There is a general consensus among marine scientists that sharks have an exceptional sense of smell. This is definitely very true and absolutely necessary for their survival. The idea though that sharks have super sniffers that they use to sniff out the minutest amounts of blood in vast bodies of water is, for the most part true, but greatly embellished. Let's take a closer look at sharks' sense of smell this Sharktober.

The nostrils, or nares, of the blacktip reef shark are just one of its keen senses. Those small pores covering its face are called ampullae of Lorenzini, and they allow the shark to detect electric fields. Credit: Luc Viatour [CC BY-SA 3.0]

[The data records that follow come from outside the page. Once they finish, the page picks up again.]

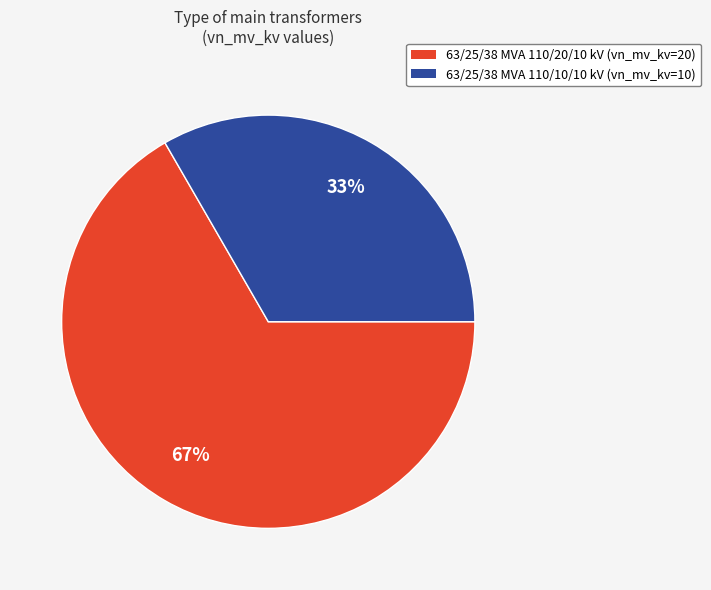

The 63/25/38 MVA 110/20/10 kV slice represents 67% of the pie. True or false?

True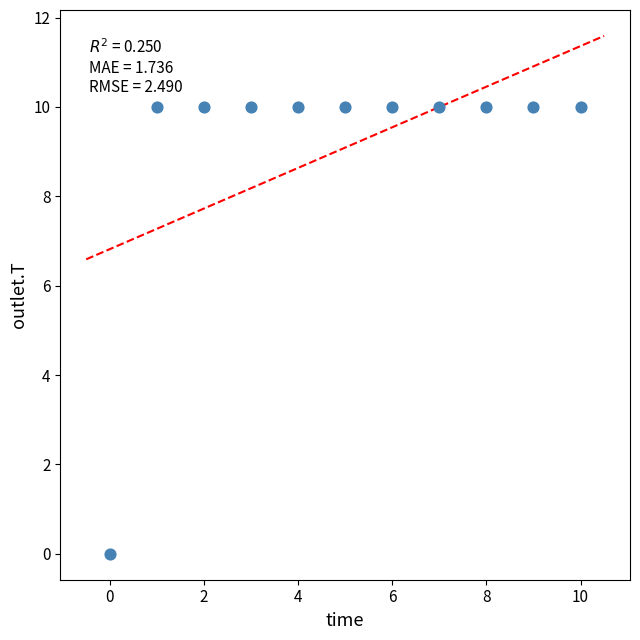

How many data points are displayed?

11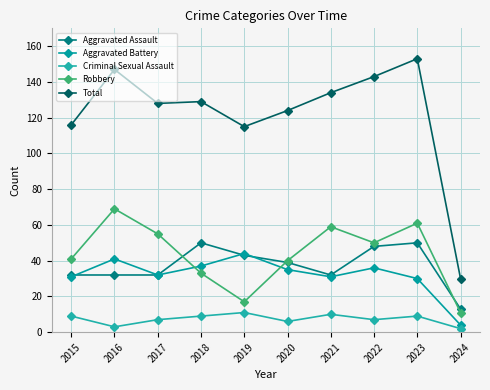

Reading left to right, list all the values displayed in this chart.

Aggravated Assault: 32	32	32	50	43	39	32	48	50	13
Aggravated Battery: 31	41	32	37	44	35	31	36	30	4
Criminal Sexual Assault: 9	3	7	9	11	6	10	7	9	2
Robbery: 41	69	55	33	17	40	59	50	61	11
Total: 116	147	128	129	115	124	134	143	153	30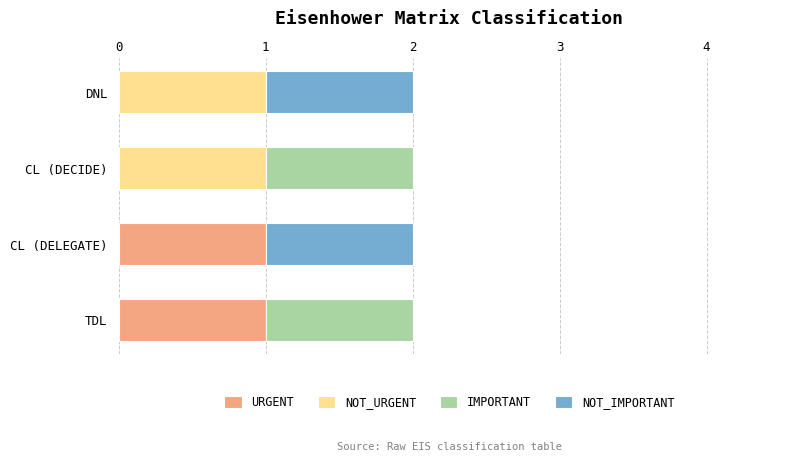

Is it true that URGENT equals 0 at DNL?

True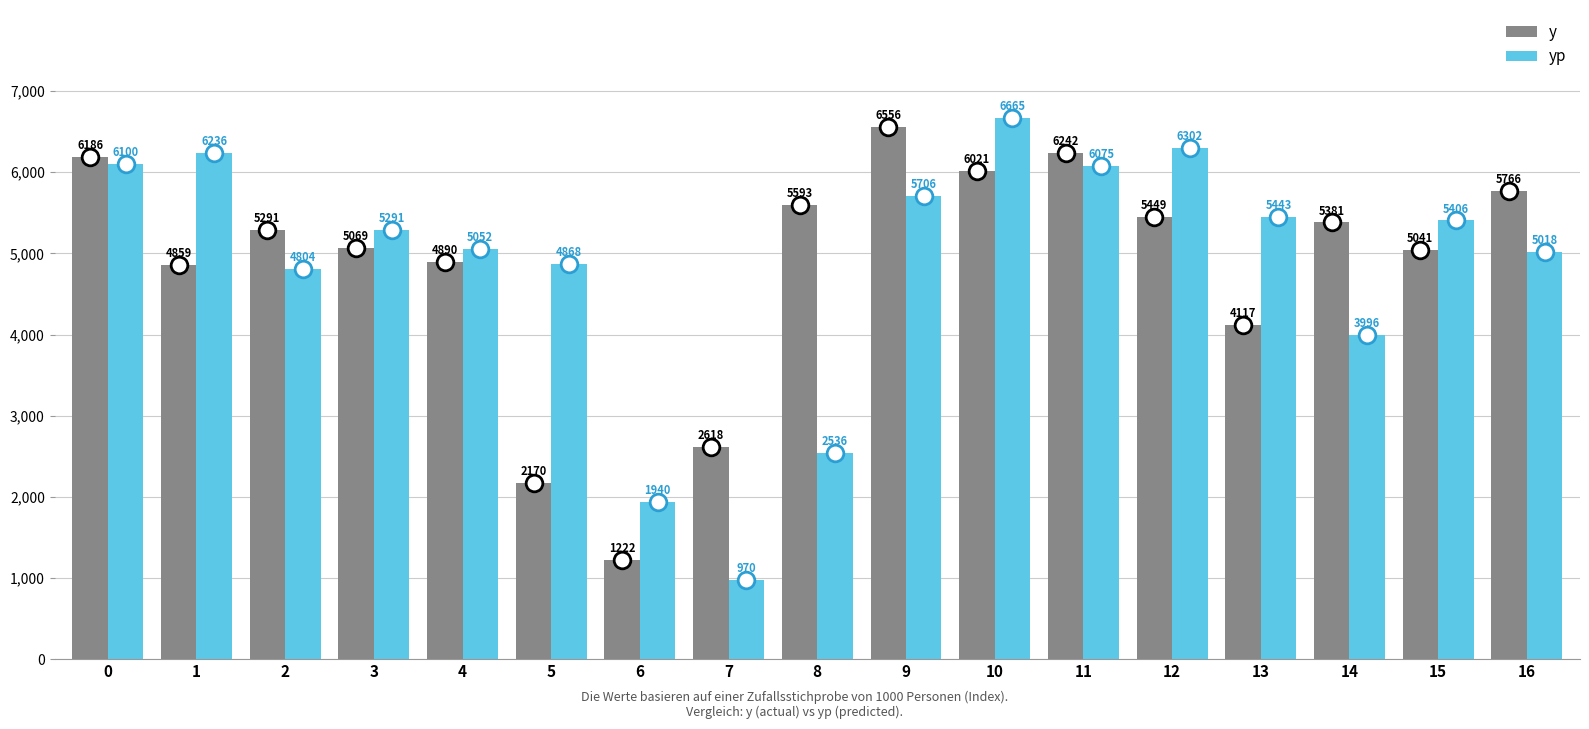

What is the maximum value for y?

6556.0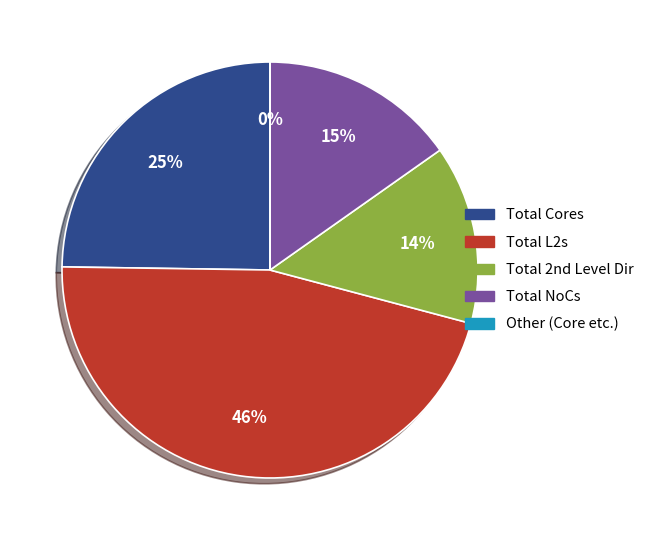

To the nearest percent, what is the average slice percentage?

20%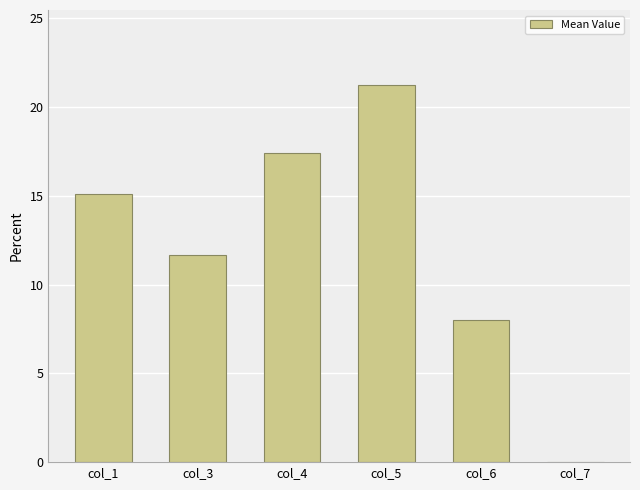

What is the sum of the values at col_5 and col_6?

29.2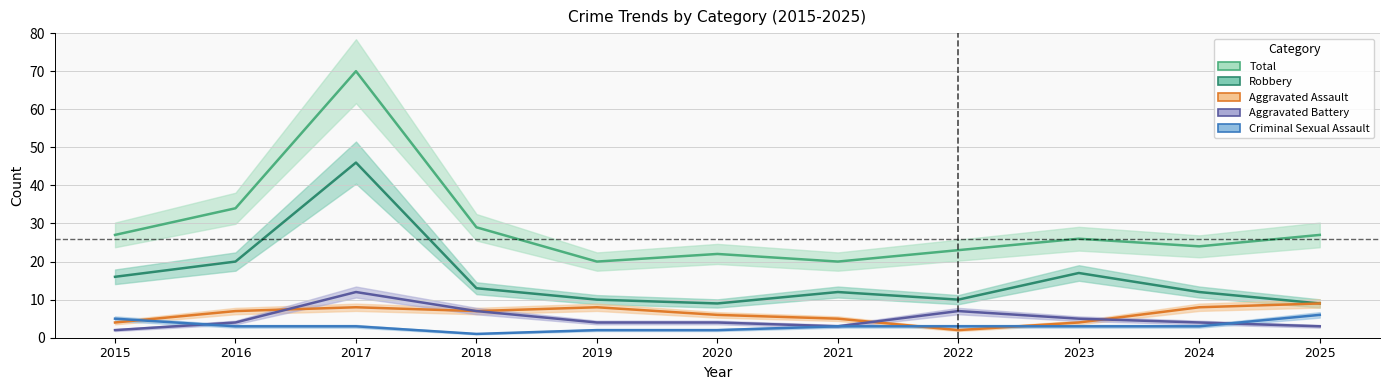

True or false: Aggravated Assault has more than 2 interior local peaks.

False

Let’s first look at how sharks use their noses to sniff out prey, blood and other interesting titbits in the ocean. Smell is incredibly important to sharks and how they use this sense is quite fascinating. Just under the snout of a shark are two small openings, or nares (nasal cavities). Each nare consists of two more openings. Water goes in the one opening and out the other. Inside the nasal cavities are a series of sensitive skin folds. Water passes over sensory cells within the skin folds. These cells pick up the scents in the water and then send signals to the shark’s brain. In the shark’s brain, the olfactory lobes kick in and analyse the scents, which can be those of a potential mate or prey. With smell being so very important to sharks, it is no surprise that about two-thirds of a shark’s brain is made up of olfactory lobes. From here, it is up to the shark to decide if it wants to pursue the scent or not.

Ragged-tooth sharks need to swim with their mouths open in order to breath because their nostrils are dead-ends, not part of the respiratory system like in our human bodies. Credit: Brian Gratwicke [CC BY-SA 2.0]

The belief that sharks can smell a drop of blood in the ocean, is vastly exaggerated. Sharks can detect one part of blood per million parts of water, but if one were to break this down into an absolutely simple formula (and fairly close to the truth), it means that one would have to add two litres of blood to our Save Our Seas Foundation Shark Exhibit (two million litres of water), to test this theory. If you had lost two litres of blood, you would probably die of blood loss, rather than to a shark bite. Also, consider the length of time that it would take for the scent of the blood to travel from its origins to where a shark is, and then the shark still has to retrace the path of the blood, back to its origin. This could take anywhere from minutes to hours. Not to mention the interference of ocean currents, other animals, other scents and human interference such as boat activity, etc.

So, how do sharks “follow the scent”? A study has found that not only are a shark’s nares super sensitive to smell, but they also work in stereo. Sharks can detect the smallest delays in the time that it takes for a smell to reach one nare versus the other. The shark will turn towards the nare that first registered the smell. The time delay between the smell registering in the first nare and then registering in the second can be as little as half a second. If a shark doesn’t experience such a delay, it will go with the flow and turn whichever way it chooses.

Sharks' sense of smell works similarly to that of snakes, which use their forked tongue to create a "scent gradient" of the world around them. Sharks do this by using independent nostrils. Credit: Martin von Ottersen [CC BY-NC-SA 2.0]

Some other interesting things about how sharks smell: Not all sharks have the same smelling ability. Some are better at it than others. Shark nares are used only for smelling, and not for breathing the way we use our noses. And just in case you are still wondering how sharks smell… they smell a bit fishy!